You have never tried a criminal case to a jury on the Defense side, and gotten those instructions as a general definition of reasonable doubt, have you?

While we’re on the subject, have you ever tried a criminal case to a jury?

A civil case?

An arbitration?

Workers Comp?

Labor Commissioner’s Hearing for overtime denied, perhap?

.

Why not? The President has the power to make treaties why does he not have the power to declare them void?

As far as operating the military in comformance rules established by Congress I assume you mean:

I believe that refers to things like the UMJC not limiting the type of orders the President can issue.

BWAHAHAHAHAHA!

Um…

Yeah, one or two.

BTW, Bricker, whether or not the president had opinions telling him he was within the law is beyond irrelevant.

This is not a specific intent crime. The Corpus is clear, and mens rea is established in completing the act. There is no requirement that the violation be inspired by an intent to deprive or otherwise derogate civil rights. \

Stop blowing smoke up the laymen’s asses, counselor.

I’m guessing that you do estates and trusts–better refer out any little criminal pecadillos that your clients mention to you while your word processor drafts their will.

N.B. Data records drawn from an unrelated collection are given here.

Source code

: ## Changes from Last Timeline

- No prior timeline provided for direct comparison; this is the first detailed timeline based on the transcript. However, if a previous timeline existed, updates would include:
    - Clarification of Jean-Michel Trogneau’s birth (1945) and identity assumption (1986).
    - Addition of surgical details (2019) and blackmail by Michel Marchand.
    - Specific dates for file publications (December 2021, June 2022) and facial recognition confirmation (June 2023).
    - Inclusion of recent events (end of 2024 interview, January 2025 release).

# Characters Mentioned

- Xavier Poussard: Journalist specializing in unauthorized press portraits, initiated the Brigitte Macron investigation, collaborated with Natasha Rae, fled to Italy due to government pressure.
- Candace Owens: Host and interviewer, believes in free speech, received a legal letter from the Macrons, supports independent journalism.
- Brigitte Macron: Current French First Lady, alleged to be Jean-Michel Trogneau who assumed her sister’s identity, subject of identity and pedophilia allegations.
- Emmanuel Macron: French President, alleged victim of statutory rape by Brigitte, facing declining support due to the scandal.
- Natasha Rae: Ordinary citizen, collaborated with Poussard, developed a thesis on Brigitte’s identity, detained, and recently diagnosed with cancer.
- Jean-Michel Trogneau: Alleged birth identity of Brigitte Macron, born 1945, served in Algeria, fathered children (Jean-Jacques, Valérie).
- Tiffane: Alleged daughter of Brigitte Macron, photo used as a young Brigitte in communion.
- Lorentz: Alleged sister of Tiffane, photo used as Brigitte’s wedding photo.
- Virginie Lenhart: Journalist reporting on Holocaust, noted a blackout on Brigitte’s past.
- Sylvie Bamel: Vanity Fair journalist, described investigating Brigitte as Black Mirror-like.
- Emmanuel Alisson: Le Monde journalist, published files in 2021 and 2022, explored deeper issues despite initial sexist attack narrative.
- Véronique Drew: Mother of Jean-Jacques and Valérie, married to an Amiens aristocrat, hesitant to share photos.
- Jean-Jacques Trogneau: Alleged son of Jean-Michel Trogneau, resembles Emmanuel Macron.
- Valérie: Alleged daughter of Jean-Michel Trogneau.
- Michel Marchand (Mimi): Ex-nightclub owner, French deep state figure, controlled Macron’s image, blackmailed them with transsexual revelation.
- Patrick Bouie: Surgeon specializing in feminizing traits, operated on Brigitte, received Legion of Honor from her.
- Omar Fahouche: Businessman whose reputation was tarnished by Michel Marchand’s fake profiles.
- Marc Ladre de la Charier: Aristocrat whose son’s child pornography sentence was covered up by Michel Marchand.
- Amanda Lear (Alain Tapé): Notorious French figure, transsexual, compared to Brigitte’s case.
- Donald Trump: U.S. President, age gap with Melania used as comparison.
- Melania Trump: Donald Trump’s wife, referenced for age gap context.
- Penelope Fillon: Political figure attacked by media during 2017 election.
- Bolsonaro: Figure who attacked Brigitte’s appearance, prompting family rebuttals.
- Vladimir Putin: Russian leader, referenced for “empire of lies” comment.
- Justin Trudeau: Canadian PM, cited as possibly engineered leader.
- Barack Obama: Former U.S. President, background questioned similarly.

how much time did they get?

(those that lived…)

Emphasis added:

And he cannot declare them void anymore than he can declare any law void:

how much time did they get?

(those that lived…)

No there is a difference. Congress makes the laws and once the President approves that law he can not revoke it. Since Congress made the law they have the power to change the law. It is reversed in the case of treaties. It is the President that makes those treaties and the Senate that consents to them. Since the President makes the treaty he has the power to change or void it.